-- Excerpted text follows --

I need only point out the fact that when I was homeless (a fact most people still are unaware of) very few individuals had the time of day to actually consider for a moment what it meant to worry everyday about how to maintain proper hygiene without showering or how to remain warm and dry at night to demonstrate our society’s general hostility toward unpleasant facts surrounding human nature. Indeed, I myself am guilty of this intolerable sin of selective ignorance; I would much rather focus on my work than consider how to reallocate my own resources to help others out of those figurative holes in which they find themselves.

Then again, life is a consequence of action, so if bad things are happening to people, then these people behaved poorly, right? Unnervingly, this oversimplification is completely contrary to fact; sometimes, bad things happen to good people for no apparent reason whatsoever. And, “bad things” often include, at least in the case of a disproportionately high number of LGBT folks, anxiety and recurrent bouts of deep depression like I’m going through right now.

-- Excerpted text concluded --

What to do>
[1] Answer these questions using the excerpt on homelessness:
(a) What two everyday worries does the writer name from the time of being homeless?
(b) What does the writer say they would much rather focus on than helping others?
(c) For which group does the writer say "bad things" happen to a disproportionately high number?
[2] Quote the excerpt on homelessness from "I need only" up to and including "they find themselves.".
You won't need the saved entries for any of this.

-- Provided data follows --

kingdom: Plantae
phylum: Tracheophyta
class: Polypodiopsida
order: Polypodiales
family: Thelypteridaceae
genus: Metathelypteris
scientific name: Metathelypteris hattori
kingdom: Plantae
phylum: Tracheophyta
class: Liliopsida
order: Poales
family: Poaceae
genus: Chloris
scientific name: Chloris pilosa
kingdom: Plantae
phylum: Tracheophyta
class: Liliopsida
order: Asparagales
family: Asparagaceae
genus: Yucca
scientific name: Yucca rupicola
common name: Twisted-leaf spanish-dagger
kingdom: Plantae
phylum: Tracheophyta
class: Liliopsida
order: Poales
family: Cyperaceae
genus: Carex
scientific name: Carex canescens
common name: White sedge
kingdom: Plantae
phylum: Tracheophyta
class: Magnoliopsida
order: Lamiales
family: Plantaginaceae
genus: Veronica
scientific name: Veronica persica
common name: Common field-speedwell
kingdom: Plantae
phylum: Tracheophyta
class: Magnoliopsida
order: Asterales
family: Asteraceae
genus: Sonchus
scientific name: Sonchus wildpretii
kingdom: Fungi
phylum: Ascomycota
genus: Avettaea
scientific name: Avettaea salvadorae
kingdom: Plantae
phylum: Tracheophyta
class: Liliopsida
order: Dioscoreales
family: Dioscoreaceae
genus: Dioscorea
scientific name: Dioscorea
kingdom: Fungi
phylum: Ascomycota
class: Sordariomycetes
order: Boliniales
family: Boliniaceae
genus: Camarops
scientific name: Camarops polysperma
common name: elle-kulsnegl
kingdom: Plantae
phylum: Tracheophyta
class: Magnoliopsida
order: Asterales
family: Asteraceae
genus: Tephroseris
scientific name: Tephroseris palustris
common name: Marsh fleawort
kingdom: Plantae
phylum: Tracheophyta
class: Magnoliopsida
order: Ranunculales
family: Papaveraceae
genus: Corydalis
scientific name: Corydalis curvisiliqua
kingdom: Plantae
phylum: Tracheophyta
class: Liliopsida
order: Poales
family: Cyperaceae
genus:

-- Provided data concluded --

Expected results>
[1]
(a) How to maintain proper hygiene without showering, and how to remain warm and dry at night.
(b) Their work.
(c) LGBT folks.

[2]
I need only point out the fact that when I was homeless (a fact most people still are unaware of) very few individuals had the time of day to actually consider for a moment what it meant to worry everyday about how to maintain proper hygiene without showering or how to remain warm and dry at night to demonstrate our society’s general hostility toward unpleasant facts surrounding human nature. Indeed, I myself am guilty of this intolerable sin of selective ignorance; I would much rather focus on my work than consider how to reallocate my own resources to help others out of those figurative holes in which they find themselves.